## The problem
Some lines below hold "page". Pick them out and copy them.
====== Study material
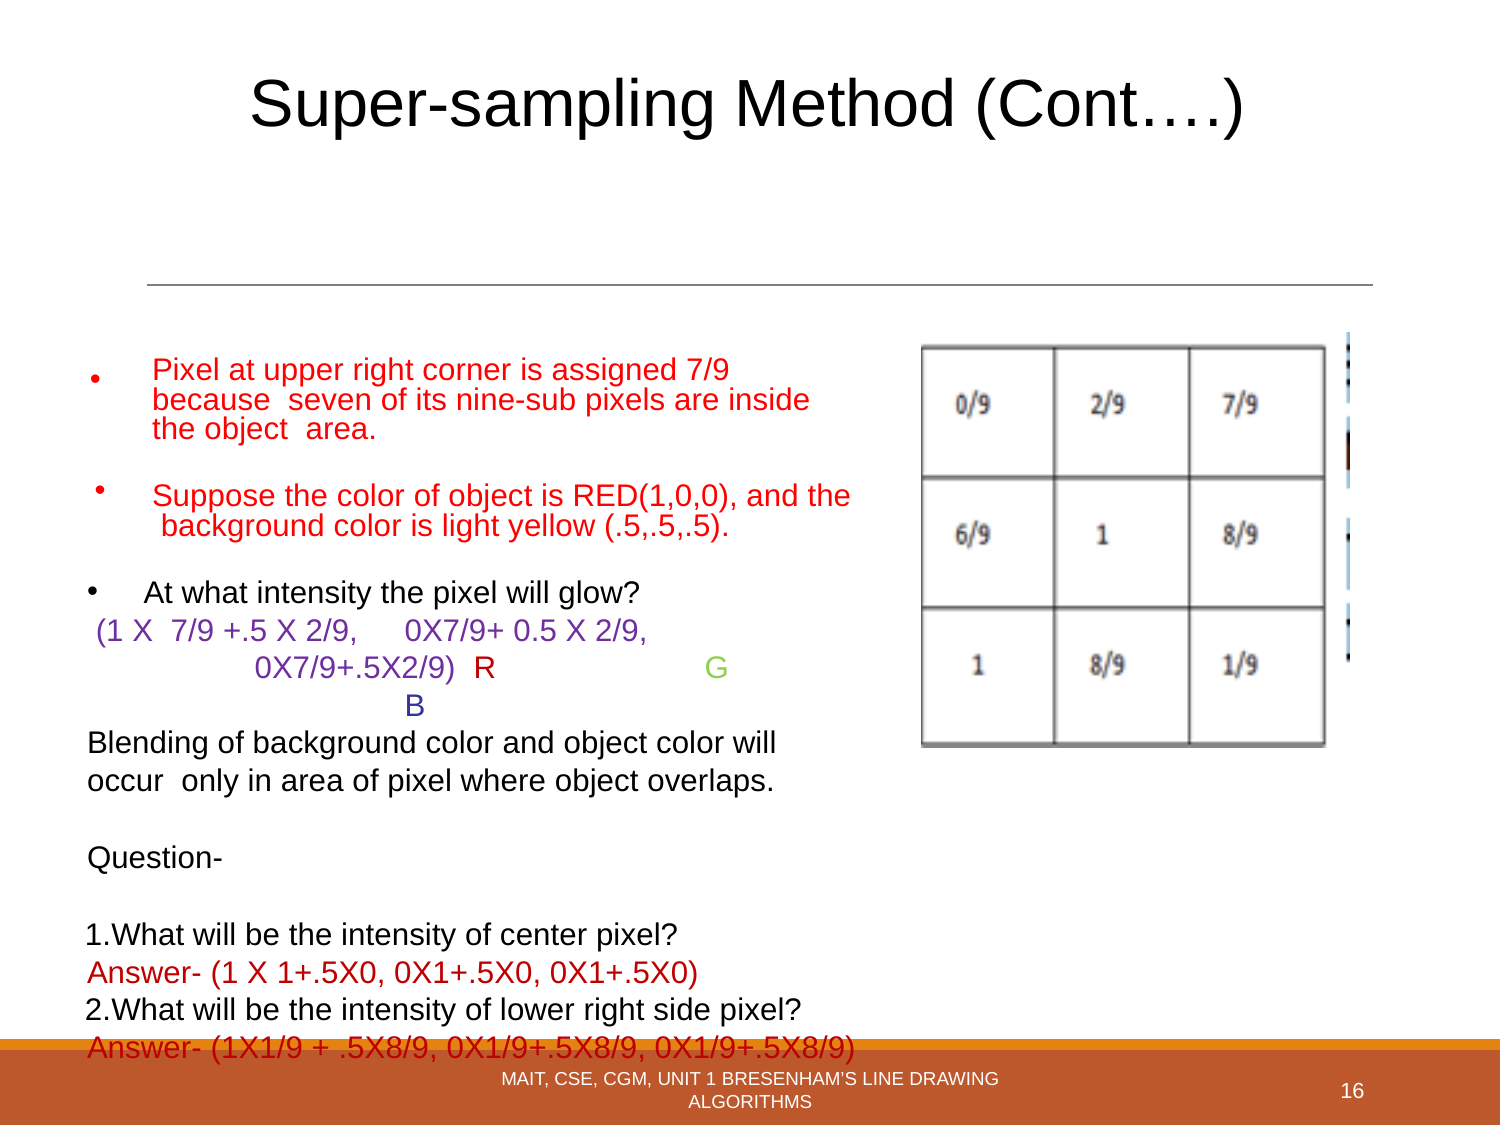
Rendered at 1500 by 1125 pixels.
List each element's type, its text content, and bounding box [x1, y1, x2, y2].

text_box At what intensity the pixel will glow? (1 X 7/9 +.5 X 2/9, 0X7/9+ 0.5 X 2/9, 0X7/9+.5X2/9) R G B Blending of background color and object color will occur only in area of pixel where object overlaps. Question- What will be the intensity of center pixel? Answer- (1 X 1+.5X0, 0X1+.5X0, 0X1+.5X0) What will be the intensity of lower right side pixel? Answer- (1X1/9 + .5X8/9, 0X1/9+.5X8/9, 0X1/9+.5X8/9) [85, 570, 867, 1027]
text_box • [92, 467, 108, 510]
slide_number 16 [1218, 1059, 1380, 1120]
text_box • [87, 356, 103, 398]
text_box [921, 332, 1350, 748]
footer MAIT, CSE, CGM, UNIT 1 BRESENHAM’S LINE DRAWING ALGORITHMS [453, 1059, 1047, 1120]
title Super-sampling Method (Cont….) [247, 55, 1251, 140]
text_box Suppose the color of object is RED(1,0,0), and the background color is light yellow (.5,.5,.5). [150, 473, 854, 545]
text_box Pixel at upper right corner is assigned 7/9 because seven of its nine-sub pixels are inside the object area. [150, 347, 860, 449]
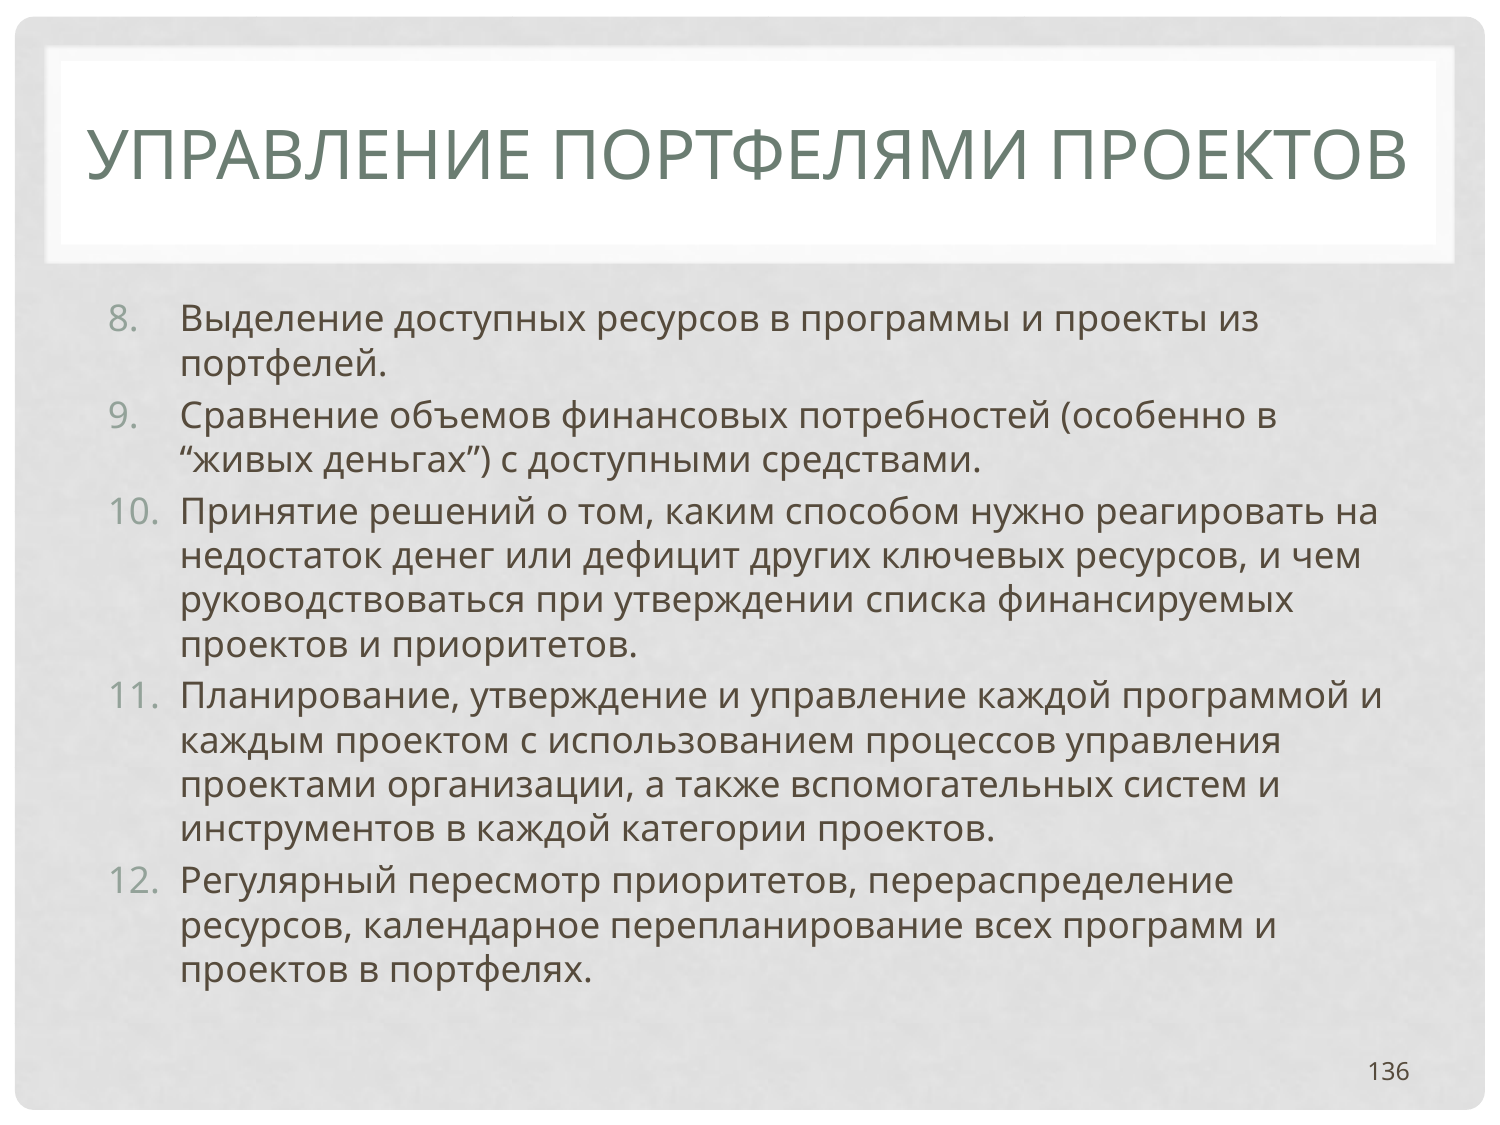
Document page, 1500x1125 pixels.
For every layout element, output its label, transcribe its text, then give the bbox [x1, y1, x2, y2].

list Выделение доступных ресурсов в программы и проекты из портфелей. Сравнение объемов финансовых потребностей (особенно в “живых деньгах”) с доступными средствами. Принятие решений о том, каким способом нужно реагировать на недостаток денег или дефицит других ключевых ресурсов, и чем руководствоваться при утверждении списка финансируемых проектов и приоритетов. Планирование, утверждение и управление каждой программой и каждым проектом с использованием процессов управления проектами организации, а также вспомогательных систем и инструментов в каждой категории проектов. Регулярный пересмотр приоритетов, перераспределение ресурсов, календарное перепланирование всех программ и проектов в портфелях. [75, 287, 1425, 1005]
slide_number 136 [1074, 1042, 1425, 1103]
title УПРАВЛЕНИЕ ПОРТФЕЛЯМИ ПРОЕКТОВ [69, 66, 1425, 238]
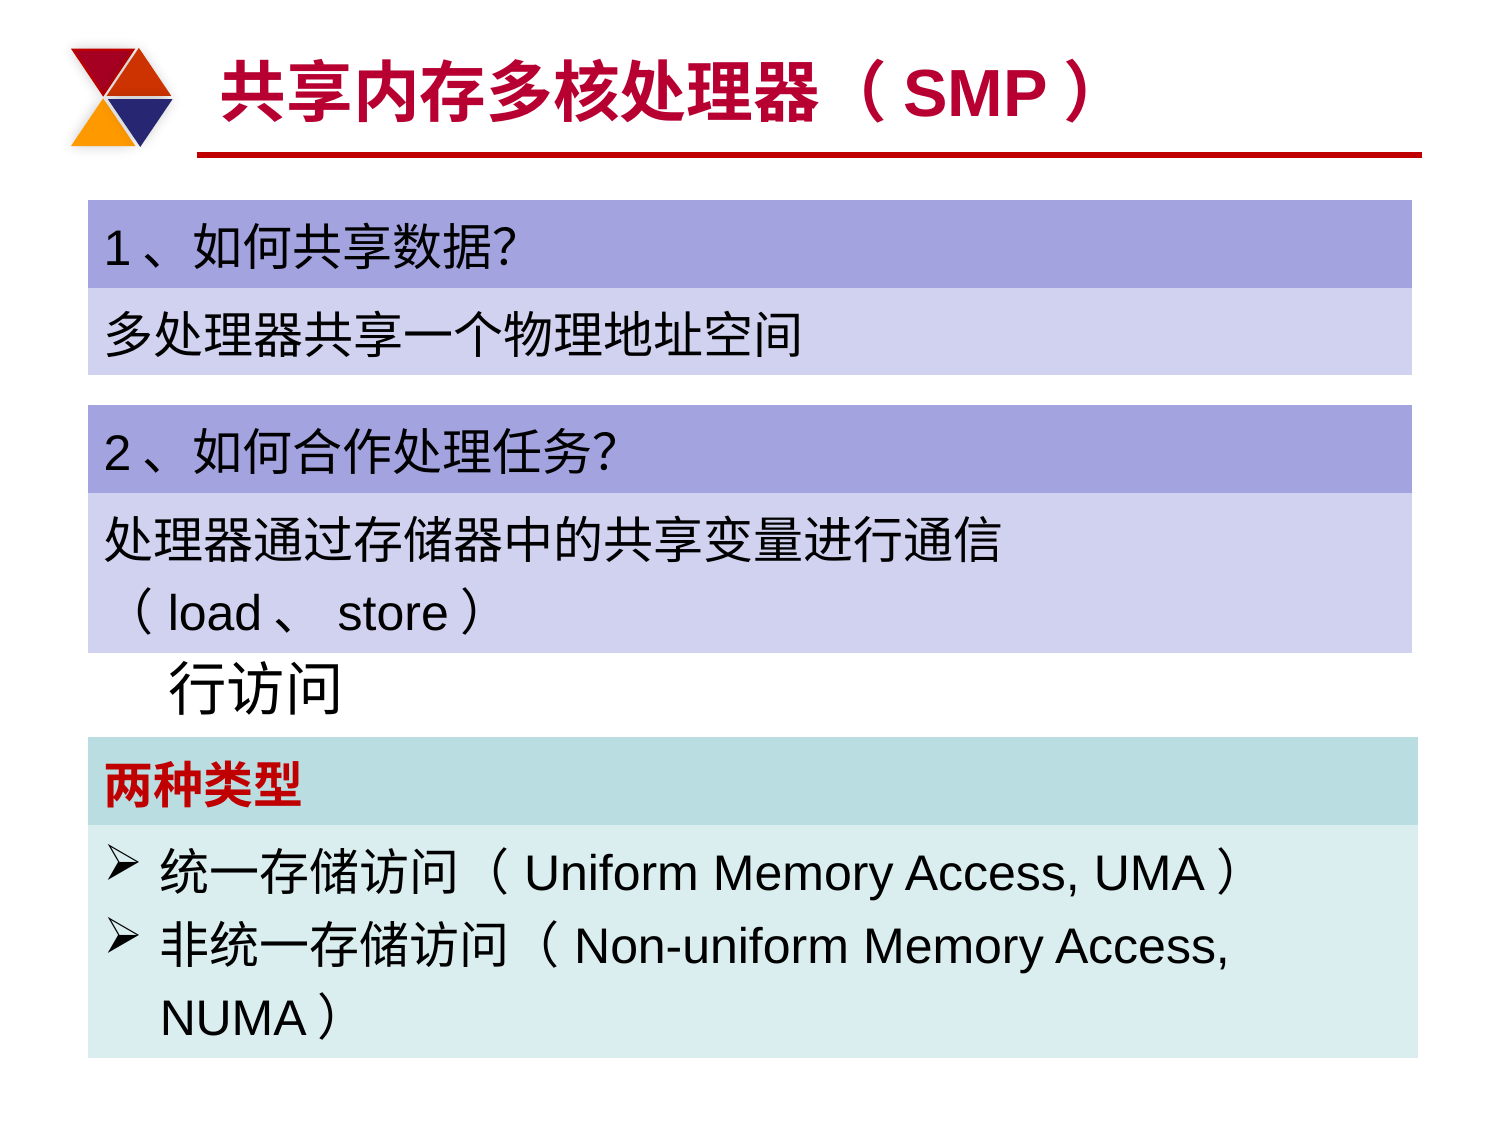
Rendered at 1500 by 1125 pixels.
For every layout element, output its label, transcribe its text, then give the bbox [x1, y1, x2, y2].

table_header 1、如何共享数据？ [88, 200, 1412, 288]
table_cell 处理器通过存储器中的共享变量进行通信（load、store） [88, 493, 1412, 653]
table_header 两种类型 [88, 737, 1418, 825]
table_cell 统一存储访问（Uniform Memory Access, UMA） 非统一存储访问（Non-uniform Memory Access, NUMA） [88, 825, 1418, 1058]
title 共享内存多核处理器（SMP） [204, 36, 1405, 137]
table_cell 多处理器共享一个物理地址空间 [88, 288, 1412, 375]
list 通过同步机制访问共享数据，最多一个处理器进行访问 [79, 575, 1422, 981]
table_header 2、如何合作处理任务？ [88, 405, 1412, 493]
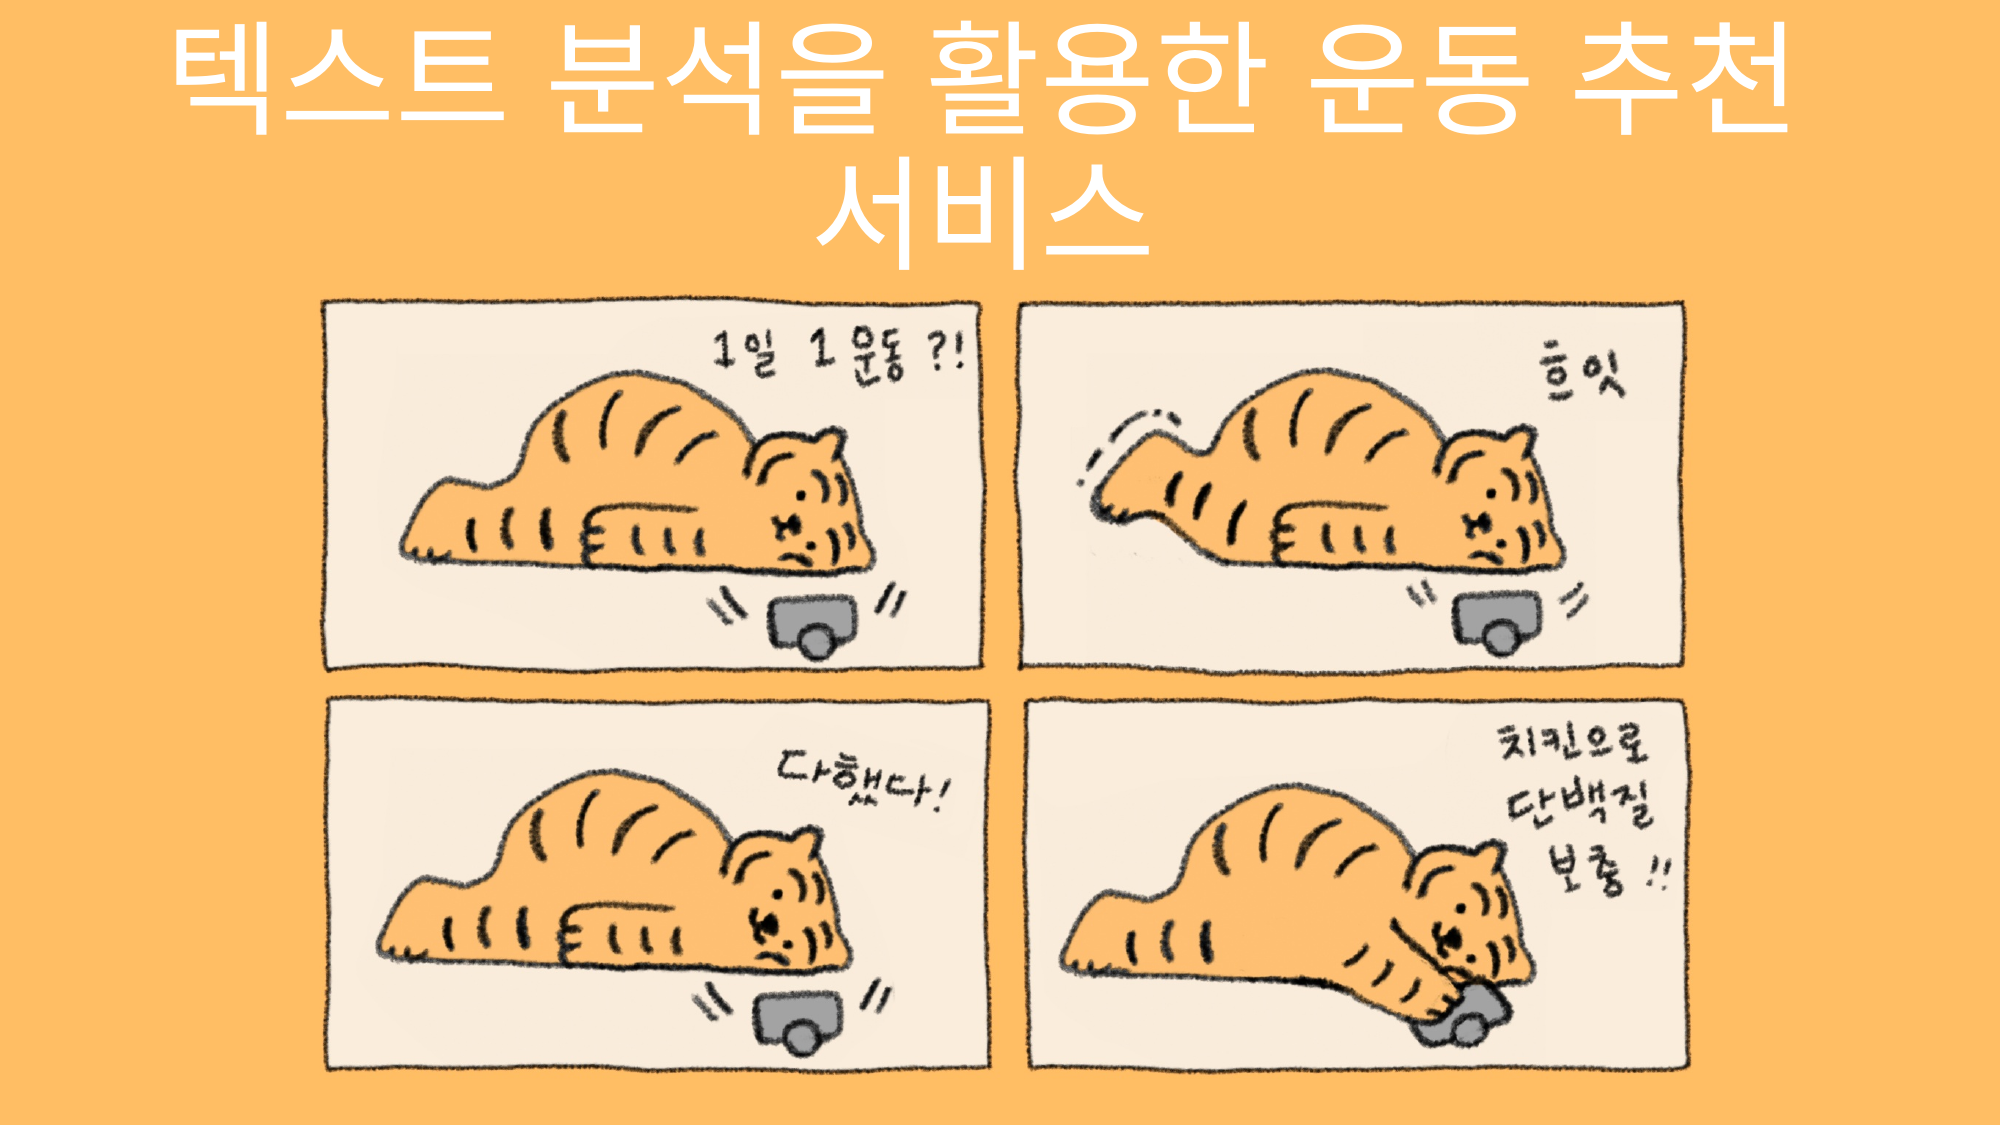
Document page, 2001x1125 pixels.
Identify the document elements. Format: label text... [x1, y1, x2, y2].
============
## Exercise output
Document page, 1500x1125 pixels.
Document page, 2001x1125 pixels.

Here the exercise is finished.